[Edit tracking data]
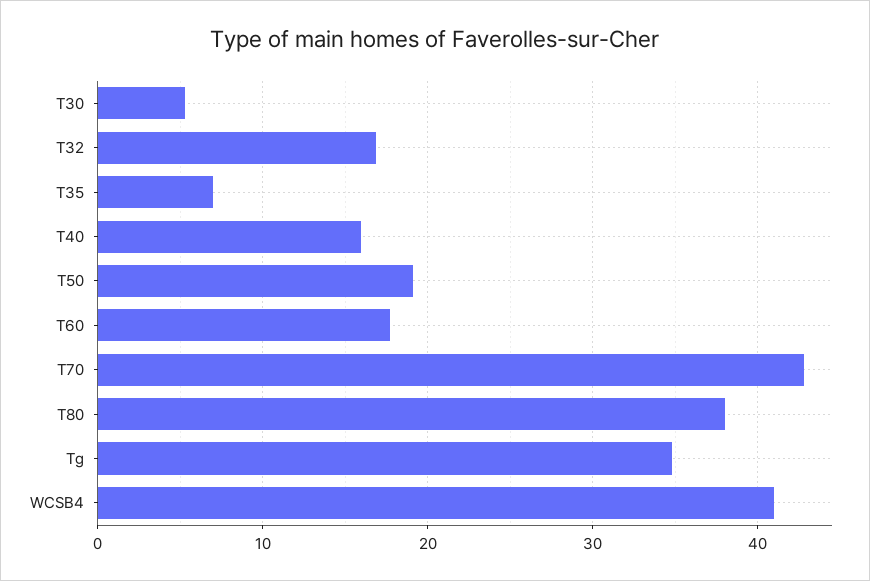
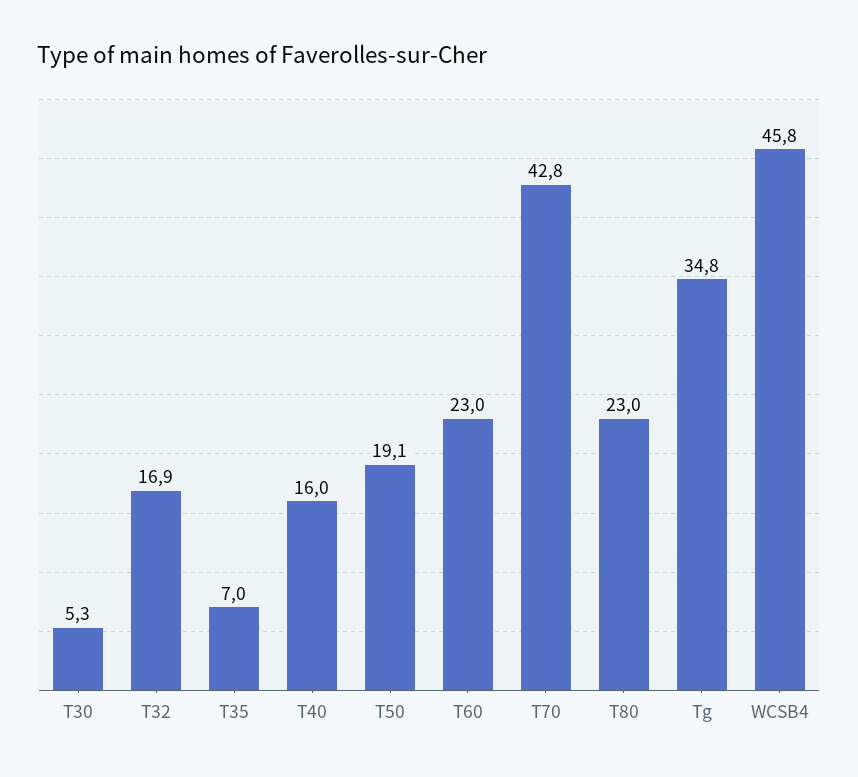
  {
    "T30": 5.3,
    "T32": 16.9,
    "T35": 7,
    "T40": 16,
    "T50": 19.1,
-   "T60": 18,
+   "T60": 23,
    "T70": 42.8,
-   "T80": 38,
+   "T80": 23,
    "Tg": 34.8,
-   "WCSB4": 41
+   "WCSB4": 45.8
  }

● **What the task asks**:
Print every record exactly, without the pictures.

● **Output below**:
  {
    "T30": 5.3,
    "T32": 16.9,
    "T35": 7,
    "T40": 16,
    "T50": 19.1,
-   "T60": 18,
+   "T60": 23,
    "T70": 42.8,
-   "T80": 38,
+   "T80": 23,
    "Tg": 34.8,
-   "WCSB4": 41
+   "WCSB4": 45.8
  }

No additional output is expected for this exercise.